--- Page text ---
What is in the thoughts of the government representatives and the more far-sighted politicians of, say, the Octobrist Party, is on the tongue of such undisguised reactionaries as Markov the Second, the diehard[3] from Kursk. During the debate on the resettlement problem in the Duma, this deputy declared frankly, with praiseworthy straight forwardness: “Yes, it is by means of resettlement that the government should solve the agrarian problem.” (First Session.)

There is no doubt that resettlement, if properly organised, could play a role of some importance in Russia’s economic development. To be sure, this role must not be overrated even today, when the condition of the Russian muzhik is so intolerable that he is willing to go anywhere, not only to Siberia, but to the end of the world; even today, when the peasants who own little or no land are encouraged in every way to migrate and settle as colonists, so as to keep them from the temptation of contemplating the landlords’ latifundia, and when the decree of November 9[4] has greatly facilitated for the settlers the liquidation of the remnants of their farms at home; even today, as even the apologists of the theory of a natural population increase must   admit. It is only in the gubernias that provide the largest percentage of emigrants (the South, West, and the black-earth central area of Russia), that their number equals the natural increase of the population, or slightly exceeds it.
--- Stored rows ---
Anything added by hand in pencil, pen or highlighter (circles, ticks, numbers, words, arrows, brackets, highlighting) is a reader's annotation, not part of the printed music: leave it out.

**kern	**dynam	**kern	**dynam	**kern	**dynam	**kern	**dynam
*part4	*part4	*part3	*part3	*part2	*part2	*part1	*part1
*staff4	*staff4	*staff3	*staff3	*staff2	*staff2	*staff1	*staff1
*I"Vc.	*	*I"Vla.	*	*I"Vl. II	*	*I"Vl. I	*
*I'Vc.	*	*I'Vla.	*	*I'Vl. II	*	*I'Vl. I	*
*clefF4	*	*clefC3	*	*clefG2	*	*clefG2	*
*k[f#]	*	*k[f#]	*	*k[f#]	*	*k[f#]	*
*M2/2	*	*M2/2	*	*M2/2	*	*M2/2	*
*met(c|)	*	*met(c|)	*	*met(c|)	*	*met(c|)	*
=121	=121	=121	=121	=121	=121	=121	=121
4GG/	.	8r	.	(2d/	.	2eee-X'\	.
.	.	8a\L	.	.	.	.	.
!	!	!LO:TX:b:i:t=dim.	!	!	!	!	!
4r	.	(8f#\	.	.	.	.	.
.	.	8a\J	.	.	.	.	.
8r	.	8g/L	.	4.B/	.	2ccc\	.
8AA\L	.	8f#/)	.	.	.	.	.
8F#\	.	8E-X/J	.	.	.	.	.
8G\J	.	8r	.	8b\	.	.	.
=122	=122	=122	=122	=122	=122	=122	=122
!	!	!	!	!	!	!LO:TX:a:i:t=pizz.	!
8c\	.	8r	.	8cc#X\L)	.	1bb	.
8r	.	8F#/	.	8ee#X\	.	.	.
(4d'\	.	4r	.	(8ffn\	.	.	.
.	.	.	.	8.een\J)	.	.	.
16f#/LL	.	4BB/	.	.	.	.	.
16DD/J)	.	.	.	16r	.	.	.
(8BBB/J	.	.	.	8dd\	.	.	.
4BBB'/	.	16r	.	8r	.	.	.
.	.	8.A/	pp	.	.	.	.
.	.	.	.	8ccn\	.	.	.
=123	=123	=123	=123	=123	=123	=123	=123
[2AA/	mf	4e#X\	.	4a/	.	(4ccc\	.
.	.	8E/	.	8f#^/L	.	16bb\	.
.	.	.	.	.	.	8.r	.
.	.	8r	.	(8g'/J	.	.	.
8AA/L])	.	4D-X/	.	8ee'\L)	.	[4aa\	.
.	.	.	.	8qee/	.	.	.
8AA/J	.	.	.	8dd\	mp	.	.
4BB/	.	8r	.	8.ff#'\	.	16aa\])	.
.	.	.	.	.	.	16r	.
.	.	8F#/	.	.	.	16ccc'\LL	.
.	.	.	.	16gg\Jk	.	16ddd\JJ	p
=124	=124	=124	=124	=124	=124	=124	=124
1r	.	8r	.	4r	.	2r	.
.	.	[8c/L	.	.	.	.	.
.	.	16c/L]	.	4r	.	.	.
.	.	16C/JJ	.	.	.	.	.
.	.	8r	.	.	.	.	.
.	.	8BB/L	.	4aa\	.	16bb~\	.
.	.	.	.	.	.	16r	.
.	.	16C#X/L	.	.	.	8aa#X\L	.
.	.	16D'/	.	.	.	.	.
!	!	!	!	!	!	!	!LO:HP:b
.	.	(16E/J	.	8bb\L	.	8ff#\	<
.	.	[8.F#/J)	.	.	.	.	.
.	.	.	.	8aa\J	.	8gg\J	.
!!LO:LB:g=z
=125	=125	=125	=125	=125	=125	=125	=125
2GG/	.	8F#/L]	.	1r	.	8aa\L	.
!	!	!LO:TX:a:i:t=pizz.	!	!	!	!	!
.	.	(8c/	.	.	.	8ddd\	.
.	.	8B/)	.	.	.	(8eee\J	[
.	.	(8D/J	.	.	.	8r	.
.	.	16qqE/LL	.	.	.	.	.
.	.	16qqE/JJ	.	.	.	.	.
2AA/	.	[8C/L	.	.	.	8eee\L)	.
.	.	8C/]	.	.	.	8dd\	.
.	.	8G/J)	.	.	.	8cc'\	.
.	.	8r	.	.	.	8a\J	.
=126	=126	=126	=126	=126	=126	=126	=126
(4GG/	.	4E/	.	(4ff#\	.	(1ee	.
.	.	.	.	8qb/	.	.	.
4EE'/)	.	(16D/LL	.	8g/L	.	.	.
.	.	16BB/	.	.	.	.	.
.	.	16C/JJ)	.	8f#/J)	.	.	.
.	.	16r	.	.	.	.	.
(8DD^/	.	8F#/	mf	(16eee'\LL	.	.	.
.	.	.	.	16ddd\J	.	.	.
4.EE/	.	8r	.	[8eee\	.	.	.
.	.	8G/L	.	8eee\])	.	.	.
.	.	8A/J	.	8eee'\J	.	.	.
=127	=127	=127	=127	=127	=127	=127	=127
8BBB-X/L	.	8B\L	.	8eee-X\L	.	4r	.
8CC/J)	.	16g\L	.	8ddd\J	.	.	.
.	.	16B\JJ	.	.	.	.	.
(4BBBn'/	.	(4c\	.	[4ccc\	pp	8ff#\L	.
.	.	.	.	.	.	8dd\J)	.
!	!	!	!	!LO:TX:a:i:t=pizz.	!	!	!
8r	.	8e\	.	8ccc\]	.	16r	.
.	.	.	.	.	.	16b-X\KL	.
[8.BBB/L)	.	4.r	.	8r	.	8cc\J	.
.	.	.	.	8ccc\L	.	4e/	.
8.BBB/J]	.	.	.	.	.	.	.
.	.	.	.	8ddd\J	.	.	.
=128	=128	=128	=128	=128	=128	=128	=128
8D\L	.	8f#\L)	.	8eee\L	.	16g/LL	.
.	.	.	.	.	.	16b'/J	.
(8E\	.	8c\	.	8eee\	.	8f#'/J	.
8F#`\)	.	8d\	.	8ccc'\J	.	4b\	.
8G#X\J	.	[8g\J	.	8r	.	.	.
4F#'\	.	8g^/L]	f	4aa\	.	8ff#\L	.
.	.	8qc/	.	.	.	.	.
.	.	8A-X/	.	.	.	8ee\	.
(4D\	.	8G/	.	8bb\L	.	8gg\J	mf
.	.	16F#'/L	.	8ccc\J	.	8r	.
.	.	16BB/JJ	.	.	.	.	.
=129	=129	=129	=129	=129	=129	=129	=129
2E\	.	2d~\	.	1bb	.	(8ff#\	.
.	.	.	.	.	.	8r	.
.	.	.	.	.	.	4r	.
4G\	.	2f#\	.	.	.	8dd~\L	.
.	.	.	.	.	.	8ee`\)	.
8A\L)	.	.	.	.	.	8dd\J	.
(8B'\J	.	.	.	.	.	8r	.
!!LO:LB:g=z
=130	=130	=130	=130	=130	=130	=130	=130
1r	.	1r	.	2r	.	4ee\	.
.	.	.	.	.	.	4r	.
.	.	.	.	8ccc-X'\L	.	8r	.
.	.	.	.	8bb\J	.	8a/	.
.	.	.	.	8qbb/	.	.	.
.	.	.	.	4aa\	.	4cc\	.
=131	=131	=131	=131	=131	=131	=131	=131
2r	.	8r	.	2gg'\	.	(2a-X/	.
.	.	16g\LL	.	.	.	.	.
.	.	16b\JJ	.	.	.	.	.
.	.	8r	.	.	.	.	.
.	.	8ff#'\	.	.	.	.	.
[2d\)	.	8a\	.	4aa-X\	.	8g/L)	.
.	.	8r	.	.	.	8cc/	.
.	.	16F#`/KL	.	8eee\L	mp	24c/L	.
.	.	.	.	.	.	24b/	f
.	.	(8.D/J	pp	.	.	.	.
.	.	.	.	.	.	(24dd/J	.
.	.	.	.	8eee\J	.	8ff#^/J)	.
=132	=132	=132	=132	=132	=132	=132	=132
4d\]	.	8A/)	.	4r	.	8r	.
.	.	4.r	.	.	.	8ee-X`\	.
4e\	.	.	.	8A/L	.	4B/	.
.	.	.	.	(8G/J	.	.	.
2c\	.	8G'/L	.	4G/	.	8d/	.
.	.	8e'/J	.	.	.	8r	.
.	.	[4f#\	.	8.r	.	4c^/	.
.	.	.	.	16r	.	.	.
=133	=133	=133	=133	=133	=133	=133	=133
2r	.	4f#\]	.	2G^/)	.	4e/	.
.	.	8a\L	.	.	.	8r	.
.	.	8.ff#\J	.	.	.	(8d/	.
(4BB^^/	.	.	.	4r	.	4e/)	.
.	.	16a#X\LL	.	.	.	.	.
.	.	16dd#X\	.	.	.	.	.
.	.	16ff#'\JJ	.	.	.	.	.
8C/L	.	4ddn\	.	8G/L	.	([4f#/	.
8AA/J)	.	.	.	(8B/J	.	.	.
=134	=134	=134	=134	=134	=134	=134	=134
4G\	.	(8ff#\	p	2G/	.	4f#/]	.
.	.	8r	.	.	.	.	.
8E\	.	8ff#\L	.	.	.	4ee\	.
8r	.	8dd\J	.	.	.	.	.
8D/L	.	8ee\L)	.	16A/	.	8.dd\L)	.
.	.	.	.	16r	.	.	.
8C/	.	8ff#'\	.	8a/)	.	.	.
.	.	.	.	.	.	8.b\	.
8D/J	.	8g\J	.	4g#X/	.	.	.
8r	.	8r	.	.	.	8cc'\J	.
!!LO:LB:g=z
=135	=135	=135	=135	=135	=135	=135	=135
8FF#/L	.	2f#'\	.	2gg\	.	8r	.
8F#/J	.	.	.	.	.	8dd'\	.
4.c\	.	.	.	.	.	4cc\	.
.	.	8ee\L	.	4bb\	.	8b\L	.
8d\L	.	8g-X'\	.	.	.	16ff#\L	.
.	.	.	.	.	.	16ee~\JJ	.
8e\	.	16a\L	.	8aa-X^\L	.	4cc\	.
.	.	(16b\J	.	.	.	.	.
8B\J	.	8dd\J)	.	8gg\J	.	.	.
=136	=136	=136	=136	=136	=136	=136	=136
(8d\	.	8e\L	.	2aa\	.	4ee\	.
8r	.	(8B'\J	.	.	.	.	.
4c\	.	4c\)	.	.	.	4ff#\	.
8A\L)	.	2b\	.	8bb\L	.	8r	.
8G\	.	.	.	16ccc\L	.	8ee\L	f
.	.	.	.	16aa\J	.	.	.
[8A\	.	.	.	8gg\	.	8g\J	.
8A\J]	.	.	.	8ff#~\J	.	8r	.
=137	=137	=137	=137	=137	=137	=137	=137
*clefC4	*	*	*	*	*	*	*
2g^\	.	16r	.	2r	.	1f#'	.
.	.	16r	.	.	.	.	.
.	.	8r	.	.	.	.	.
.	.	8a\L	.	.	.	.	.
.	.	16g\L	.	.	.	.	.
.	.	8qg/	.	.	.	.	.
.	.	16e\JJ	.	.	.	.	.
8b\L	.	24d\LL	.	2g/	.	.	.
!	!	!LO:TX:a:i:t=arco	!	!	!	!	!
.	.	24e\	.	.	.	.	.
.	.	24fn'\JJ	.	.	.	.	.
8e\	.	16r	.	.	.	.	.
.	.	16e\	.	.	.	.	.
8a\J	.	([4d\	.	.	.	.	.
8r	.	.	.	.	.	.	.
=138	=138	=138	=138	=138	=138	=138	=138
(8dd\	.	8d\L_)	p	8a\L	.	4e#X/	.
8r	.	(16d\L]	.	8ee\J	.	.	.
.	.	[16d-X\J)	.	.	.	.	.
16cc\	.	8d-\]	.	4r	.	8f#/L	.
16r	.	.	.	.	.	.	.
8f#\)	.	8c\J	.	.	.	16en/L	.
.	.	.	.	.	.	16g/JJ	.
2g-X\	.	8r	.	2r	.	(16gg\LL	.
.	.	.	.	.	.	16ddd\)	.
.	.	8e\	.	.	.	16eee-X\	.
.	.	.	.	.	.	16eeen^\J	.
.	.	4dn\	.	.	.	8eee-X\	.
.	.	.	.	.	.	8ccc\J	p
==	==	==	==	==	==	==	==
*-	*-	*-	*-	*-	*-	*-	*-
---
• List of tasks
- a) In the passage on peasant resettlement in Russia, which deputy said that the government should solve the agrarian problem by means of resettlement?
- b) Write the next part of the passage on peasant resettlement in Russia, picking up after its final sentence.

• Solved tasks
- a) Markov the Second, the diehard from Kursk.

- b)
Nevertheless, there is still a substantial reserve of unoccupied land in Siberia suitable for resettlement. True, very little has been done so far to ascertain the extent of that reserve even approximately. In 1896 Kulomzin set the re serve of land fit for resettlement at 130,000 per capita allotments. Since then ten times as many allotments have been apportioned, but the reserve has not yet been exhausted. On the contrary, according to estimates of the Resettlement Department, by 1900 the reserve of land suitable for resettlement amounted to three million per capita allotments, sufficient to provide for six million settlers. As we see, the figures differ considerably, and the range of the variation between them is very great.

Be that as it may, even discounting a certain percentage of the last-mentioned figures to allow for the usual bureaucratic complacency, it is certain that there is still a reserve of land in Siberia and that, consequently, its settlement could have a certain importance both for Siberia and Russia, provided it was properly organised.

It is just this conditio sine qua non that the present government does not comply with. The present organisation of resettlement once again demonstrates and proves that our “old order” is quite incapable of meeting even the most elementary economic requirements of the population. The bad organisation of resettlement is additional evidence that the present masters of the situation are powerless to do anything at all for the economic progress of the country.

An explanation of the trend, character and implementation of the resettlement policy was given by the Social-Democratic deputies to the Duma in their speeches during each year’s discussion of budget appropriations for the Resettlement Department.

What is the government’s aim in resettling the peasants? That is the main question, the answer to which determines the answer to all the others; for the aim of the government’s resettlement policy determines its entire character.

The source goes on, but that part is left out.